I had been worried that I had done the wrong thing by ditching it, so thanks for letting us all know about it.


Posted by:

RichF
18 Jan 2017

292% smarter!?!!? Your Geekly Updates have really improved.

Don't understand the Microsoft people suing the company. I'm sure if they didn't like the job they could have just quit. If that works, I've had a lot of jobs I didn't like. Didn't know I could sue the boss.


Posted by:

Mike Budwey
18 Jan 2017

Bob,
Your link to the missing " January 12, 2017 Geekly Update" actually links to the January 5 update!


Posted by:

Kacmor
18 Jan 2017

Myself, I like best the report about Karma's payback on Cellebrite. What goes around comes around. Cool. Very good payback for routinely invading people's privacy.
When they have real information and warnings, they chose to ignore it. But they want access to every bit of things you do with your computer and your phone.
Keep publishing, hackers!


Posted by:

Denis
18 Jan 2017

Fully agree with RichF. If you don't like the job then don't do it.

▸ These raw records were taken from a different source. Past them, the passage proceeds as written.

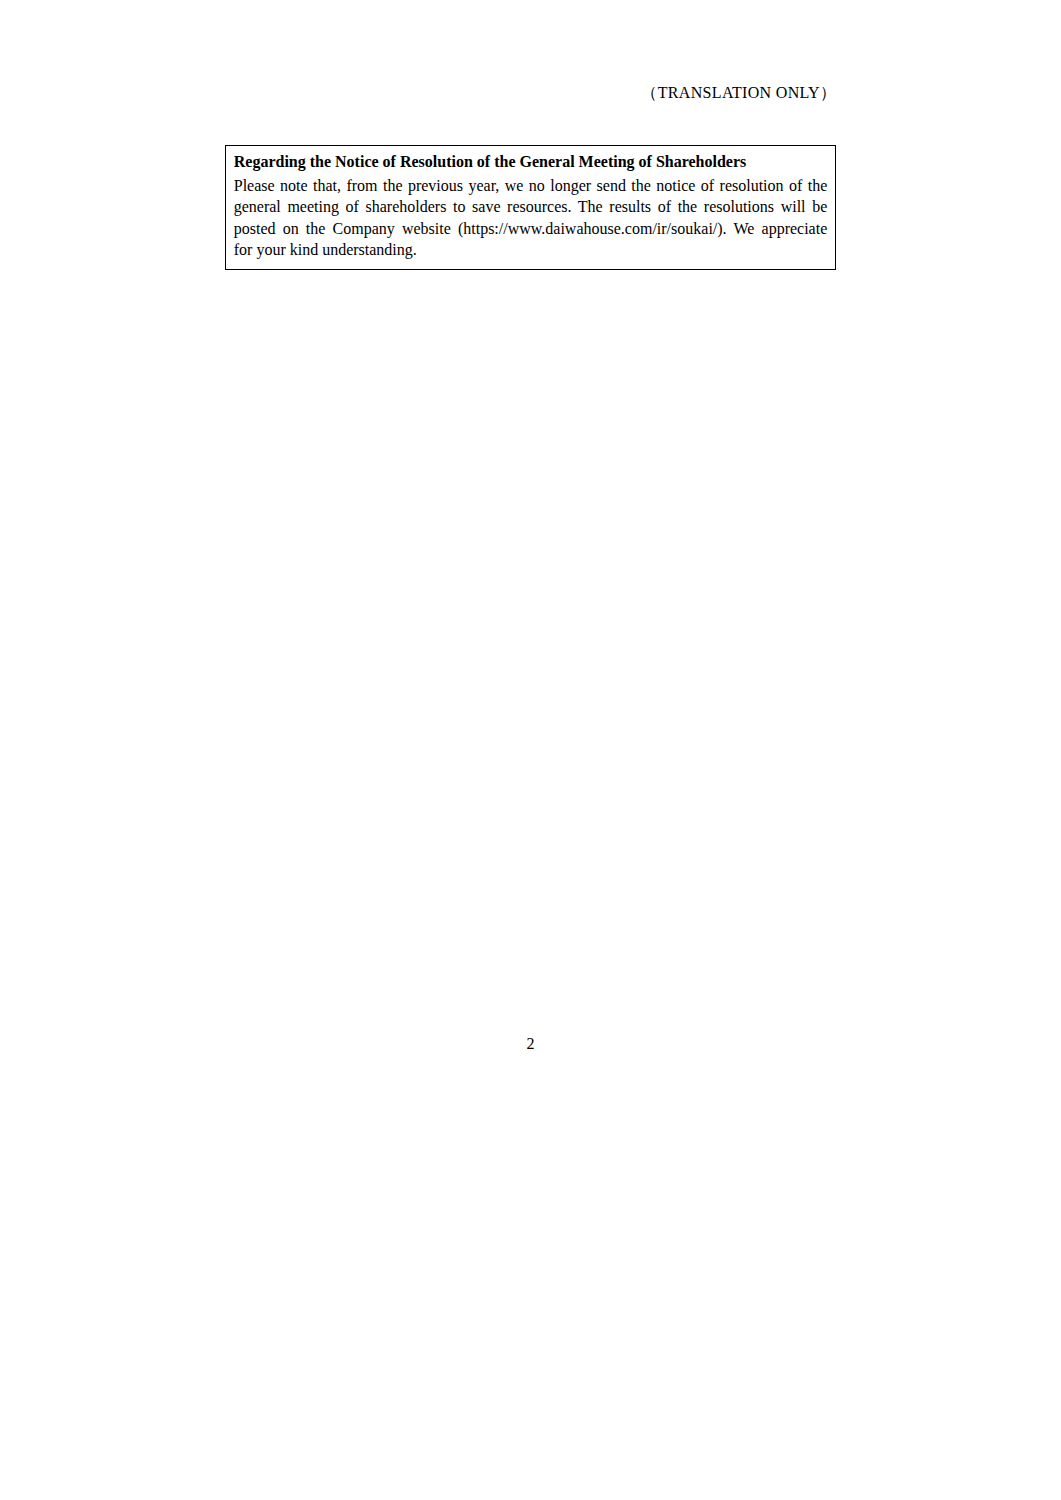（TRANSLATION ONLY）
Regarding the Notice of Resolution of the General Meeting of Shareholders
Please note that, from the previous year, we no longer send the notice of resolution of the general meeting of shareholders to save resources. The results of the resolutions will be posted on the Company website (https://www.daiwahouse.com/ir/soukai/). We appreciate for your kind understanding.
2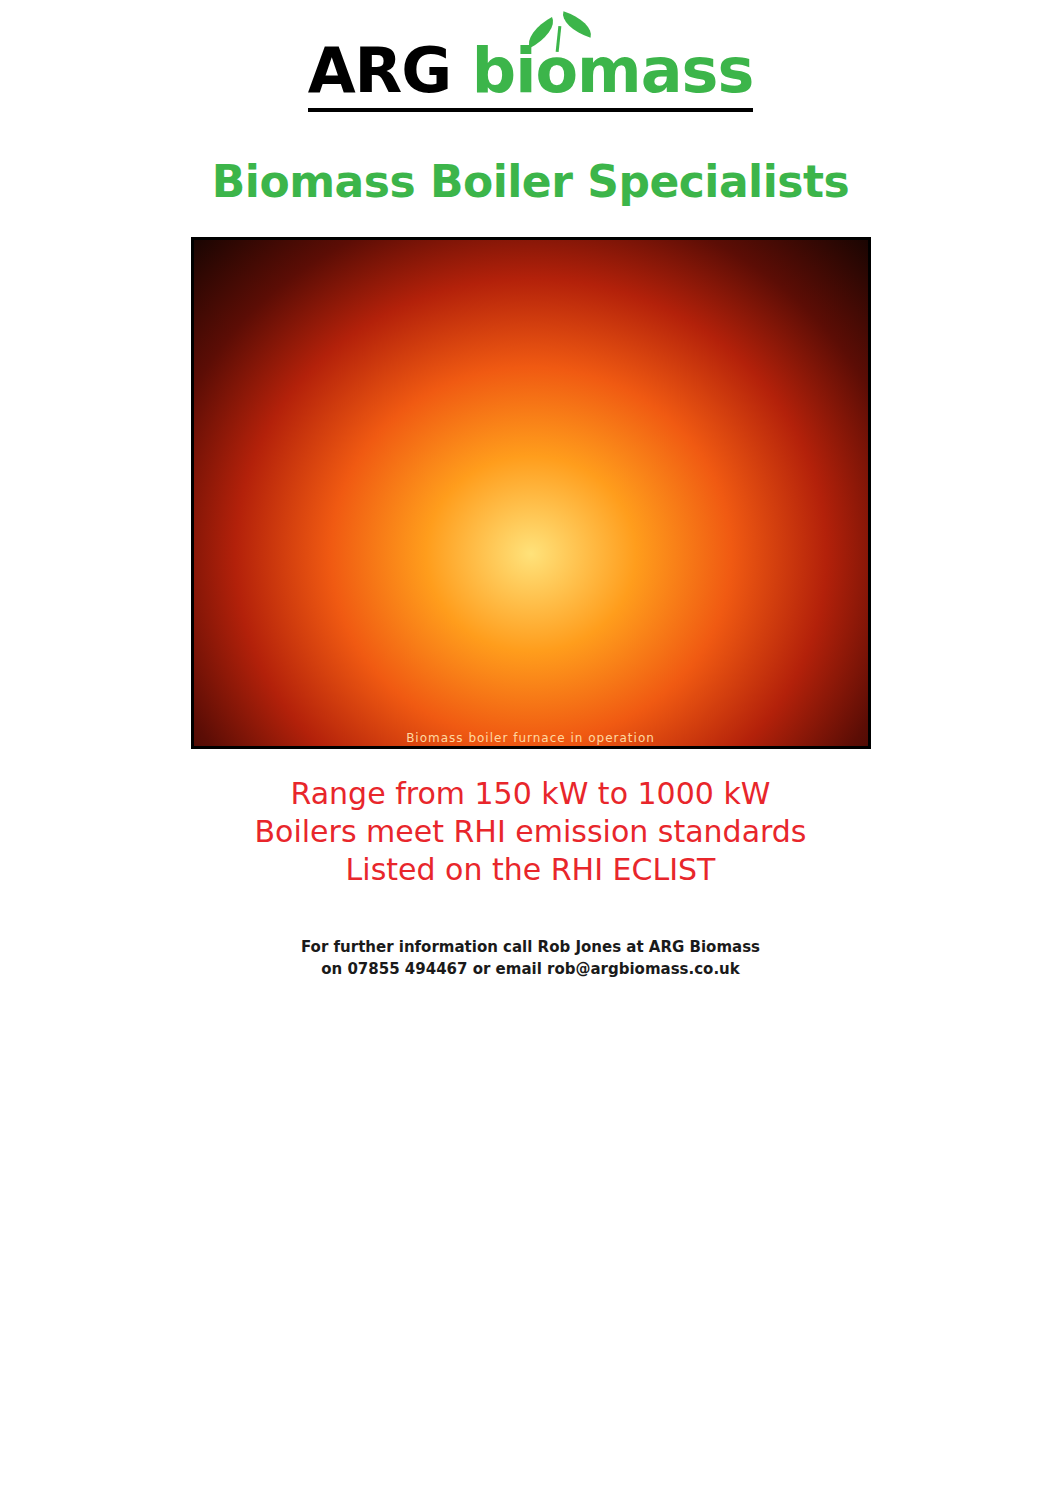ARG biomass
Biomass Boiler Specialists
Biomass boiler furnace in operation
Range from 150 kW to 1000 kW Boilers meet RHI emission standards Listed on the RHI ECLIST
For further information call Rob Jones at ARG Biomass
on 07855 494467 or email rob@argbiomass.co.uk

This smacks of greedy opportunism and lawyers and I hope they get nothing. Far too much of this BS happening.


Posted by:

Jay R
18 Jan 2017

292%. That's a 75% increase. Who knew continuing education could be so effective and fun. Reminds me of my childhood when everyone in class looked forward to getting the Geekly Reader.


Posted by:

cal67
19 Jan 2017

In response to RichF and Denis, presumably these people were working for Microsoft prior to being assigned these duties. If their managers then assigned this work and they feared for their continued employment if they refused, I would say they have a case. I would not want to be forced to review all the worst of the internet as a condition of employment. I've heard of cops doing similar work who also developed PTSD. Horrible job but someone needs to do it - no way a computer can analyze the kind of crap that is out there.


Posted by:

Jerome Taylor
19 Jan 2017

I like 146 percent smarter better.


Posted by:

Dave Fox
19 Jan 2017

For the Microsoft article, their PAYCHECK is the compensation for doing that distasteful task, what idiots.


Posted by:

Love your neighbor
19 Jan 2017

To all those who are sniping on the Microsoft employees - how would you like to suffer a workplace trauma incident and have someone tell you "that's what you get paid for" or "quit if you don't like it"? You sound tough, but I wager you'd do just like they did.

More compassion, less hatred please.